Por coincidência, no mesmo dia em que o quadro de Barack Obama era pendurado na parede de uma galeria em Washington, por aqui uma representação alegórica do presidente da República fazia seu desfile triunfal na passarela do Sambódromo. Com o enredo Meu Deus, Meu Deus, Está Extinta a Escravidão?, a Paraíso do Tuiuti instalou um presidente vampiro no último carro da escola. O drácula tropical, com faixa verde-amarela e aspecto mortício, foi assunto em jornais do mundo inteiro ao longo da semana e é a imagem mais marcante de um Carnaval pródigo em mensagens políticas visualmente impactantes.
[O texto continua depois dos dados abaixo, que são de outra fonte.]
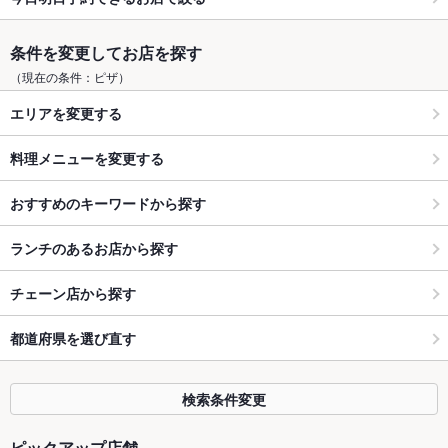
条件を変更してお店を探す
（現在の条件：ピザ）
エリアを変更する
料理メニューを変更する
おすすめのキーワードから探す
ランチのあるお店から探す
チェーン店から探す
都道府県を選び直す
検索条件変更
ピックアップ店舗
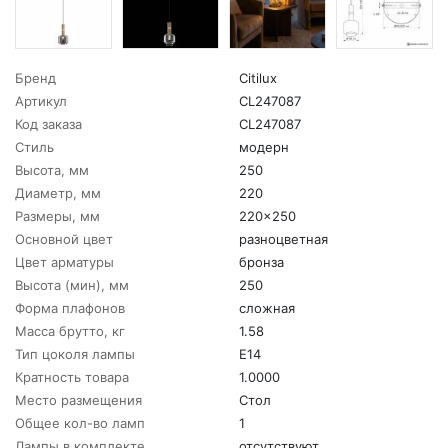
Бренд
Citilux
Артикул
CL247087
Код заказа
CL247087
Стиль
модерн
Высота, мм
250
Диаметр, мм
220
Размеры, мм
220x250
Основной цвет
разноцветная
Цвет арматуры
бронза
Высота (мин), мм
250
Форма плафонов
сложная
Масса брутто, кг
1.58
Тип цоколя лампы
E14
Кратность товара
1.0000
Место размещения
Стол
Общее кол-во ламп
1
Лампы в комплекте
отсутствуют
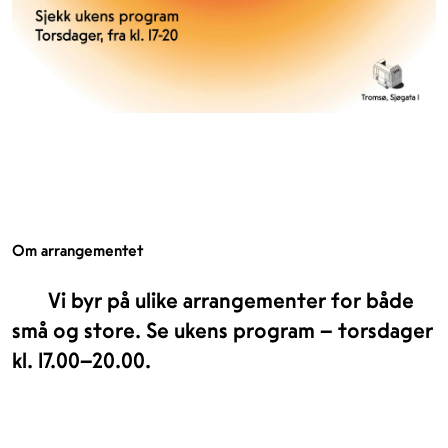
Om arrangementet
Vi byr på ulike arrangementer for både
små og store. Se ukens program – torsdager
kl. 17.00–20.00.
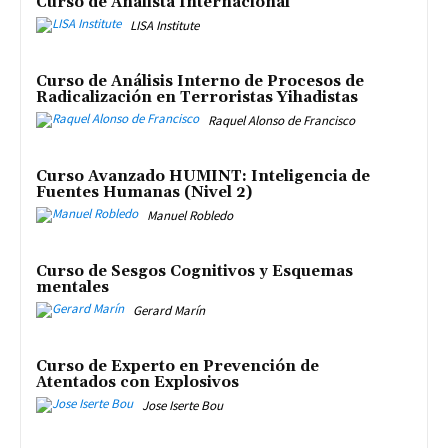
Curso de Analista Internacional
LISA Institute
Curso de Análisis Interno de Procesos de
Radicalización en Terroristas Yihadistas
Raquel Alonso de Francisco
Curso Avanzado HUMINT: Inteligencia de
Fuentes Humanas (Nivel 2)
Manuel Robledo
Curso de Sesgos Cognitivos y Esquemas
mentales
Gerard Marín
Curso de Experto en Prevención de
Atentados con Explosivos
Jose Iserte Bou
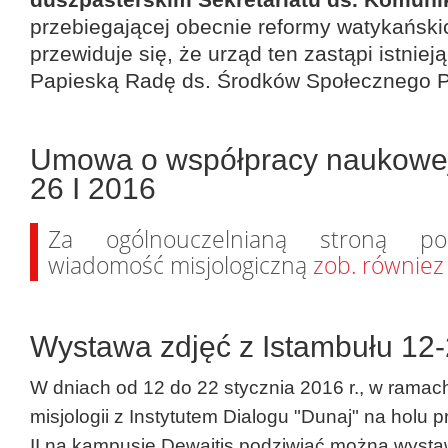
przebiegającej obecnie reformy watykańsk
przewiduje się, że urząd ten zastąpi istniej
Papieską Radę ds. Środków Społecznego P
Umowa o współpracy naukowej 
26 I 2016
Za ogólnouczelnianą stroną po
wiadomość misjologiczną
zob. równiez
Wystawa zdjęć z Istambułu 12-2
W dniach od 12 do 22 stycznia 2016 r., w ramac
misjologii z Instytutem Dialogu "Dunaj" na holu 
II na kampusie Dewajtis podziwiać można wystaw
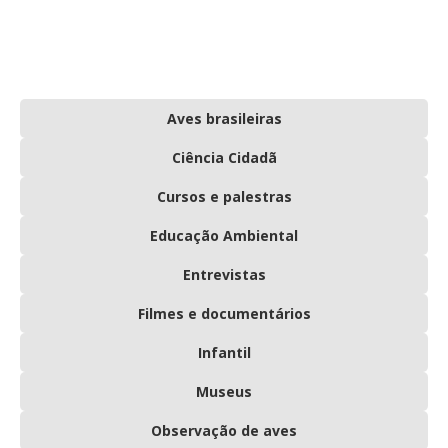
Aves brasileiras
Ciência Cidadã
Cursos e palestras
Educação Ambiental
Entrevistas
Filmes e documentários
Infantil
Museus
Observação de aves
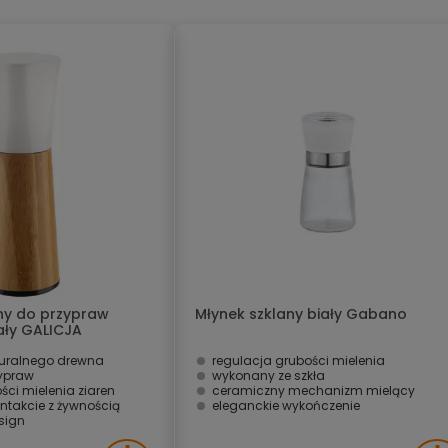
ny do przypraw
Młynek szklany biały Gabano
ały GALICJA
uralnego drewna
regulacja grubości mielenia
zypraw
wykonany ze szkła
ści mielenia ziaren
ceramiczny mechanizm mielący
ntakcie z żywnością
eleganckie wykończenie
sign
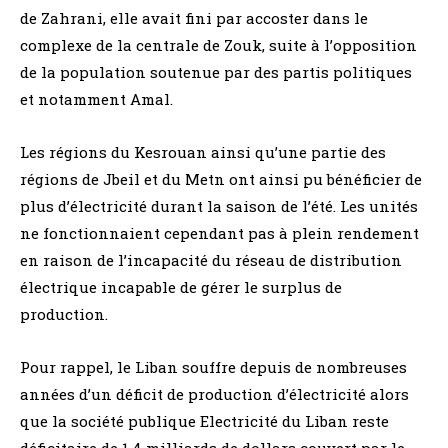
de Zahrani, elle avait fini par accoster dans le
complexe de la centrale de Zouk, suite à l’opposition
de la population soutenue par des partis politiques
et notamment Amal.
Les régions du Kesrouan ainsi qu’une partie des
régions de Jbeil et du Metn ont ainsi pu bénéficier de
plus d’électricité durant la saison de l’été. Les unités
ne fonctionnaient cependant pas à plein rendement
en raison de l’incapacité du réseau de distribution
électrique incapable de gérer le surplus de
production.
Pour rappel, le Liban souffre depuis de nombreuses
années d’un déficit de production d’électricité alors
que la société publique Electricité du Liban reste
déficitaire de 1.4 milliards de dollars couvert par le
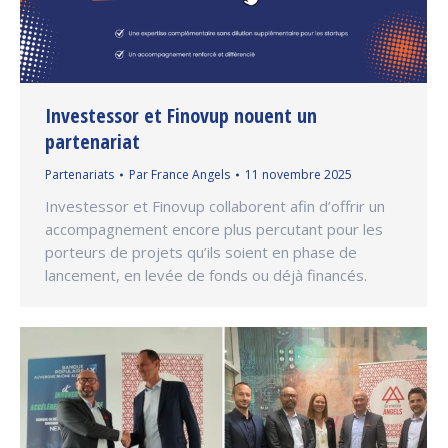
Investessor et Finovup nouent un
partenariat
Partenariats
Par
France Angels
11 novembre 2025
Investessor et Finovup collaborent afin d’offrir un
accompagnement encore plus percutant pour les
porteurs de projets qu’ils soient en phase de
lancement, en levée de fonds ou déjà financés.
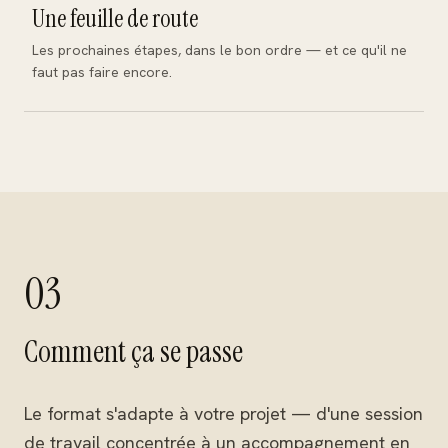
Une feuille de route
Les prochaines étapes, dans le bon ordre — et ce qu'il ne
faut pas faire encore.
03
Comment ça se passe
Le format s'adapte à votre projet — d'une session
de travail concentrée à un accompagnement en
Vampiros são conhecidos por sugar o sangue dos incautos – o que os torna personagens óbvios para ilustrar a cultura da corrupção –, mas são também mortos-vivos. Falam, caminham, deliberam, mas não são animados por qualquer tipo de impulso vital a não ser a força do hábito – túmulo da renovação. E não importa o quão poderosos se tornem no presente, serão sempre seres anacrônicos. Criaturas que pertencem ao passado e não ao tempo em que vivem, e sobrevivem, suas vítimas.